579 1 1 1 0.752500 0.659583 0.129354 0 0 0 0 0 0 0 1 0 0 0 0
580 2 1 1 0.765833 0.642500 0.215792 0 0 0 0 0 0 0 1 0 0 0 0
581 1 0 1 0.793333 0.613333 0.257458 0 0 0 0 0 0 0 1 0 0 0 0
582 1 0 1 0.769167 0.652500 0.290421 0 0 0 0 0 0 0 1 0 0 0 0
583 2 1 1 0.752500 0.654167 0.129354 0 0 0 0 0 0 0 1 0 0 0 0

584 rows × 18 columns

print("Weights for each feature")
for i, (key, weight) in enumerate(zip(X_train.keys(), LR.w)):
    print(f" {i+1}. {key}: {weight}")
Weights for each feature
 1. weathersit: -108.37113626599087
 2. workingday: -791.6905491329867
 3. yr: 280.58692732526924
 4. temp: 1498.7151127165637
 5. hum: -490.10033978027354
 6. windspeed: -1242.8003807505336
 7. holiday: -235.8793491765524
 8. mnth_2: -3.3543971201747707
 9. mnth_3: 369.2719555186909
 10. mnth_4: 518.4087534451241
 11. mnth_5: 537.3018861590382
 12. mnth_6: 360.8079981484559
 13. mnth_7: 228.88148124909466
 14. mnth_8: 241.3164120150012
 15. mnth_9: 371.50385386758205
 16. mnth_10: 437.6008478681119
 17. mnth_11: 252.43300404938137
 18. mnth_12: 90.8214604976828

Examining the weights:

We can see that our model found temperature to be the single largest factor in determining number of riders.
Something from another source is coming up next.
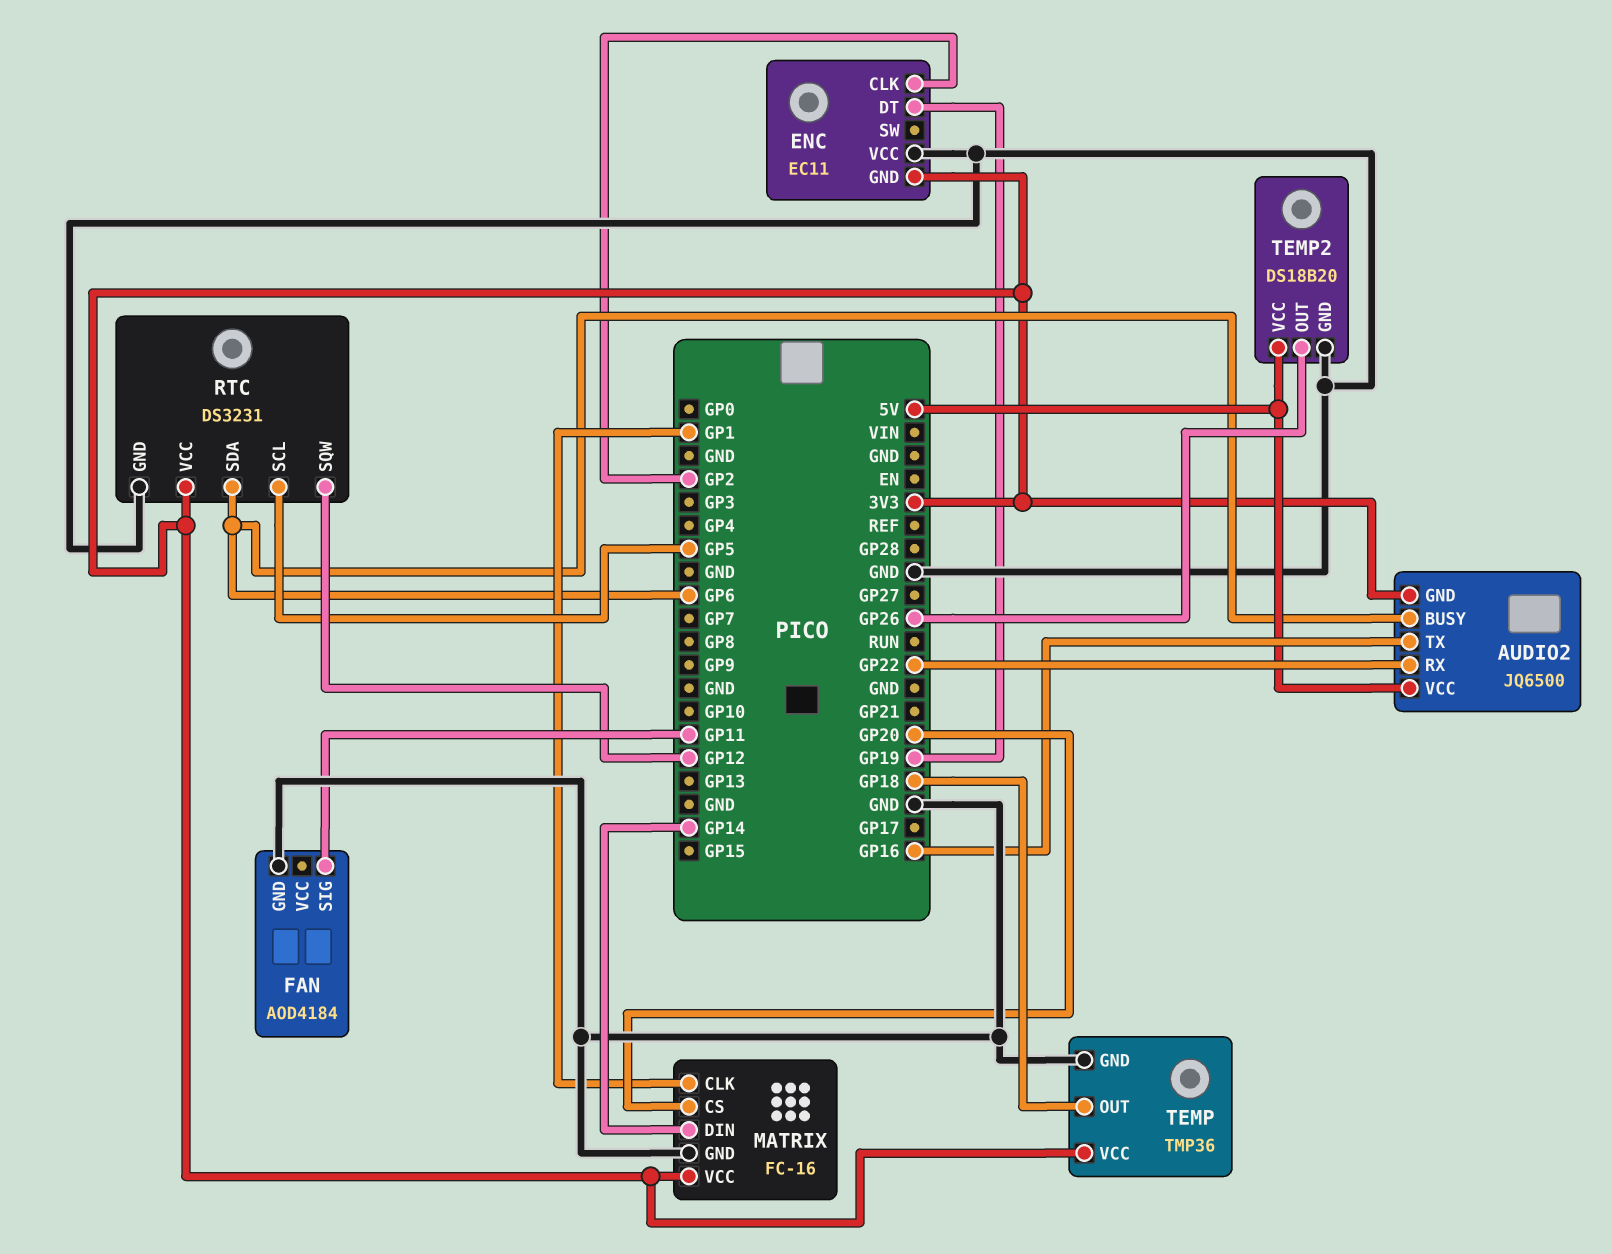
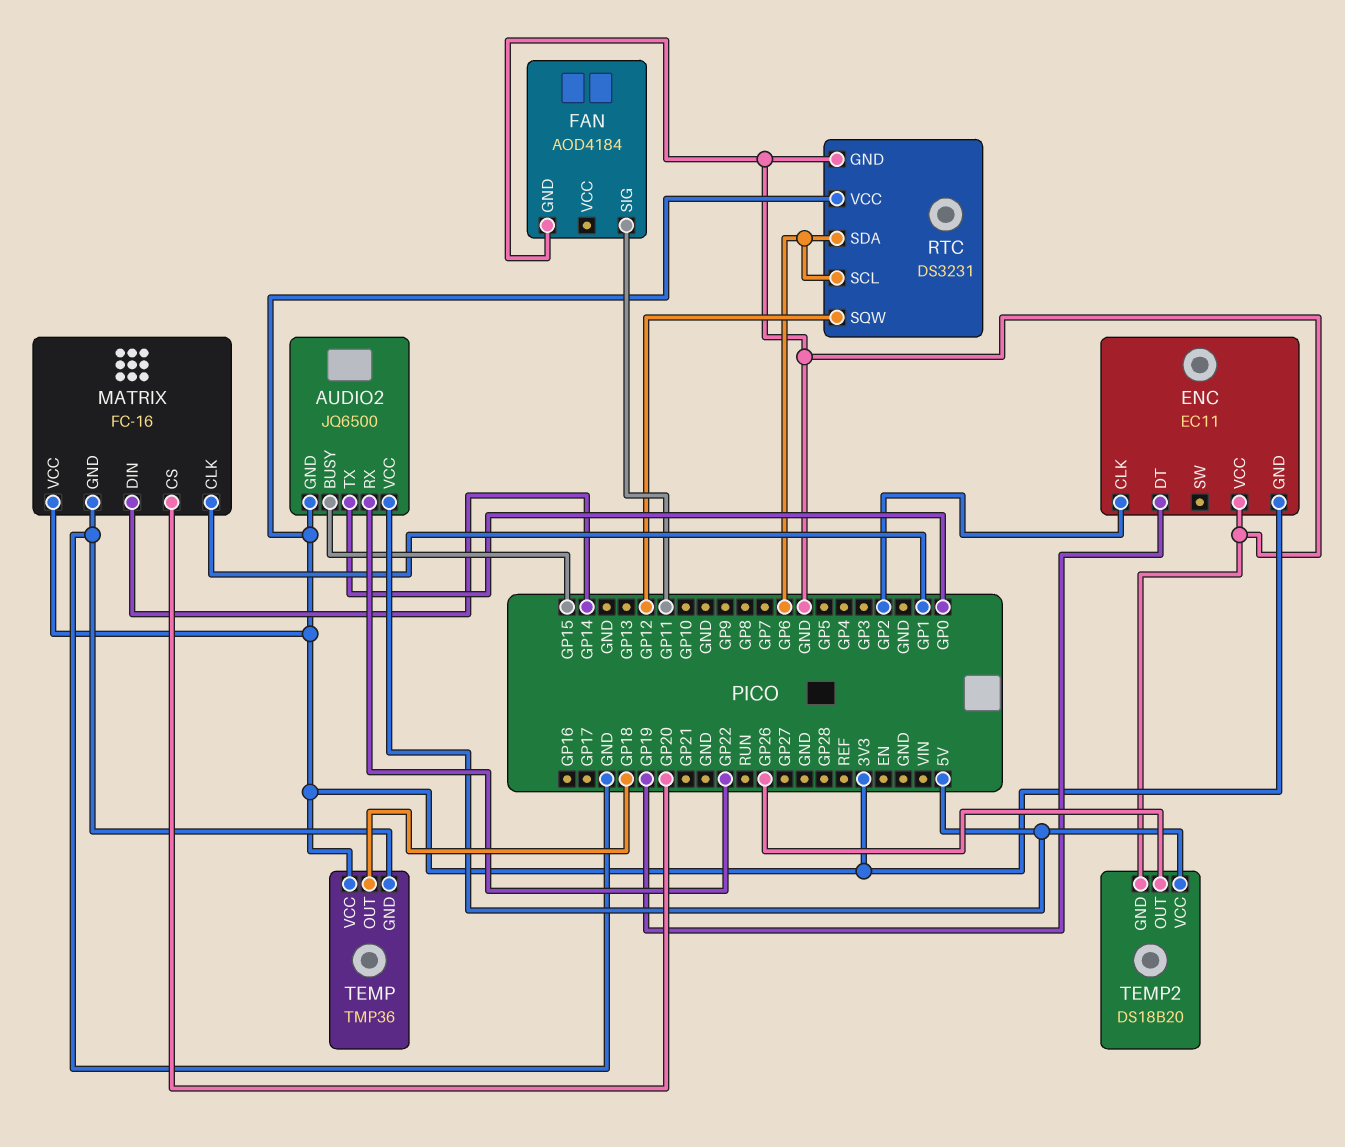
AUDIO2 pin BUSY: GP6 -> GP15
AUDIO2 pin TX: GP16 -> GP0
RTC pin SCL: GP5 -> GP6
It gave negative weights to weekdays and surprisingly holidays as well. The warmer months have higher weights than the winter months, but early spring and fall have higher weights than summer does. I believe that the temperature weight compensates for the lower weights of the summer months to make it so the model still predicts the highest ridership numbers during the summer. This makes sense, since every day during the summer in DC is hot… The year also was given a positive weight, reflecting the higher ridership numbers in 2012 compared to 2011.